## TASK TO COMPLETE
Your answer should consist of the lines in the following data that contain "Cookies".

## INPUT RECORDS
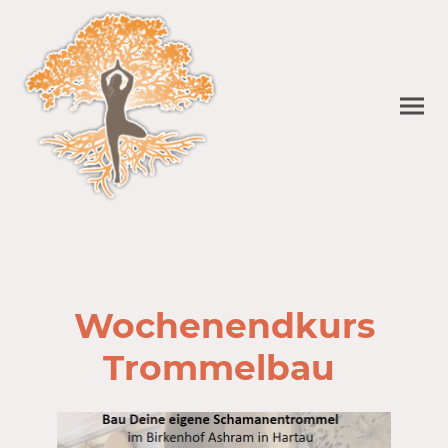
Wochenendkurs
Trommelbau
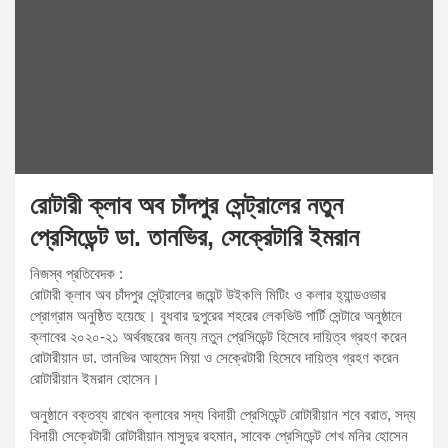
t
:
রোটারী ক্লাব অব চাঁদপুর সেন্ট্রালের নতুন
প্রেসিডেন্ট ডা. তানভির, সেক্রেটারি ইমরান
নিজস্ব প্রতিবেদক :
রোটারী ক্লাব অব চাঁদপুর সেন্ট্রালের জয়েন্ট উইকলি মিটিং ও কলার হ্যান্ডওভার
প্রোগ্রাম অনুষ্ঠিত হয়েছে। বুধবার দুপুরের শহরের লেকভিউ পার্টি সেন্টারে অনুষ্ঠানে
ক্লাবের ২০২০-২১ অর্থবছরের জন্য নতুন প্রেসিডেন্ট হিসেবে দায়িত্ব গ্রহণ করেন
রোটারীয়ান ডা. তানভির আহমেদ মিয়া ও সেক্রেটারী হিসেবে দায়িত্ব গ্রহণ করেন
রোটারীয়ান ইমরান হোসেন।
অনুষ্ঠানে বক্তব্য রাখেন ক্লাবের সদ্য বিদায়ী প্রেসিডেন্ট রোটারীয়ান শবে বরাত, সদ্য
বিদায়ী সেক্রেটারী রোটারীয়ান মাসুদুর রহমান, সাবেক প্রেসিডেন্ট শেখ মনির হোসেন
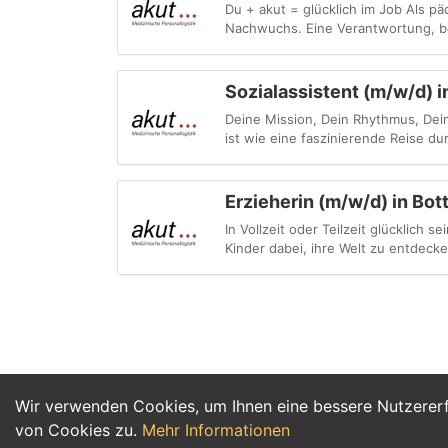
Du + akut = glücklich im Job Als p
Nachwuchs. Eine Verantwortung, bei
Sozialassistent (m/w/d) 
Deine Mission, Dein Rhythmus, Deine
ist wie eine faszinierende Reise du
Erzieherin (m/w/d) in Bot
In Vollzeit oder Teilzeit glücklich
Kinder dabei, ihre Welt zu entdecken
Wir verwenden Cookies, um Ihnen eine bessere Nutzerer
von Cookies zu.
Mehr Informationen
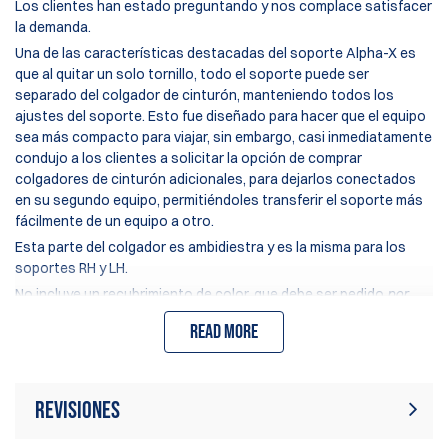
Los clientes han estado preguntando y nos complace satisfacer
la demanda.
Una de las características destacadas del soporte Alpha-X es
que al quitar un solo tornillo, todo el soporte puede ser
separado del colgador de cinturón, manteniendo todos los
ajustes del soporte. Esto fue diseñado para hacer que el equipo
sea más compacto para viajar, sin embargo, casi inmediatamente
condujo a los clientes a solicitar la opción de comprar
colgadores de cinturón adicionales, para dejarlos conectados
en su segundo equipo, permitiéndoles transferir el soporte más
fácilmente de un equipo a otro.
Esta parte del colgador es ambidiestra y es la misma para los
soportes RH y LH.
No incluye un recubrimiento de color, que debe ser pedido
por
separado
.
Read more
Revisiones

## RESULT OF THE EXERCISE
Wir verwenden Cookies, um Ihnen eine bessere Nutzerer
von Cookies zu.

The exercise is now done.